Communities must approach their hospitals and health centers and begin the dialogue on what additional and strategic health-care resources these institutions can provide to the communities they serve. Mental health clinicians and community health coaches should be at the top of that list.

Violence and mental health disease is at staggering proportions in this country, and we continue to ignore the deadly significance of it all.

Time and time again, this violence is associated with deep, acute, lingering, unrecognized mental health issues of the perpetrator. It will take a generation  of health-care reform to adequately address this issue, but we need a deliberate response now from our legislators and health-care leaders.
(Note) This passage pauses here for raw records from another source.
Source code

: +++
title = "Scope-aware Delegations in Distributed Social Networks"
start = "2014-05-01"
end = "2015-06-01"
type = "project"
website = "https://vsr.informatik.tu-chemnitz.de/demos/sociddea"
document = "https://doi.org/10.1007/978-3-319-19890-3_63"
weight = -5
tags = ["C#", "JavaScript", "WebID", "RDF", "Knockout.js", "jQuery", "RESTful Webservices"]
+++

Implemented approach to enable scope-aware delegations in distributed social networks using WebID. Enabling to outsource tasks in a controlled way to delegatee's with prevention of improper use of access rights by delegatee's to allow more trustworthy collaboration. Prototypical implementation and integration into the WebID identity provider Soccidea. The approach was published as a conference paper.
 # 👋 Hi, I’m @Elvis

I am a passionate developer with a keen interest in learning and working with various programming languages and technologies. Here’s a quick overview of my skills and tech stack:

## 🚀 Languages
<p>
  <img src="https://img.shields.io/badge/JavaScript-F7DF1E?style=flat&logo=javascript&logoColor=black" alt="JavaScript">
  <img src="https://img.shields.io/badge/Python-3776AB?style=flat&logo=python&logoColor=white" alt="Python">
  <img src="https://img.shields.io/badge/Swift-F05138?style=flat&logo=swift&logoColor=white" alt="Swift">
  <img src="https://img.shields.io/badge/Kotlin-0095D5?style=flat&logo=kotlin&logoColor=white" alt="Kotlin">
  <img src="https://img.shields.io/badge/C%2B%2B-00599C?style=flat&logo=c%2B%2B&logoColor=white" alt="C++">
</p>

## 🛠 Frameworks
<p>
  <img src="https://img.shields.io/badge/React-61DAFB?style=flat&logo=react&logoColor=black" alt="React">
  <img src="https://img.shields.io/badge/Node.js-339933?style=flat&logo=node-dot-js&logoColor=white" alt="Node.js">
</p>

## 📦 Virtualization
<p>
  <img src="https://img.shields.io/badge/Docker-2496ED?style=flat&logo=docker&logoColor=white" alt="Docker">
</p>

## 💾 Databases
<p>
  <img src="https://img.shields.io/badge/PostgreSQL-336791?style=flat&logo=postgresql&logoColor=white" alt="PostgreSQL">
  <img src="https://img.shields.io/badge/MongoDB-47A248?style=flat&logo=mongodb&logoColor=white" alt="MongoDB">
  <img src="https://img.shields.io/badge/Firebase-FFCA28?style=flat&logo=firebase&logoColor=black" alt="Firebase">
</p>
The conversation can start right now in our physician offices, college campuses and homes. The single physician  or school counselor can advise a parent, patient or student that if a loved one is suffering from any form of mental illness, that person should not be in close proximity to firearms, regardless or how well they are locked or where the ammunition is stored.

Remove the weapons from that home immediately.

Our local police departments, as was done in Pittsburgh over a decade ago and continues in some cities today, must be willing to take these firearms and ammunition from citizens who no longer want them, no questions asked, and be active in making known that community service.

An appropriately trained adult having a concealed weapon on his or her person may or may not deter or prevent such massacres. Conversely though, the random, freewheeling availability of firearms and the lack of deliberate and meaningful laws to guide the use of them must come to an end.

Firearms manufacturers and dealers can play a decisive and meaningful role in how their firearms are sold. The rogue dealership of guns must end. Gun shows must be regulated or eliminated altogether.

When a local politician states that he or she is pro gun, what does that mean? Does he or she support the sale of automatic or assault weapons and armor-piercing ammunition to citizens? Does he or she not want all existing and new gun owners to go through the same review that a police officer needs to go through? Does he or she endorse physicians telling patients not to own a gun or have a gun in the home if there is mental illness in the family? We all can ask those questions of our state and federal legislators.

There is much we can do as we move through this incredible grief. We can no longer be silent. We all must speak out.

Though today it may not seem we can honestly tell our children they will always be safe in their schools and playgrounds, we can at least tell them we are trying every day to make them safer. We must provide that hope.  

Dr. Matt Masiello is director of the Center for Health Promotion and Disease Prevention at Windber Research Institute.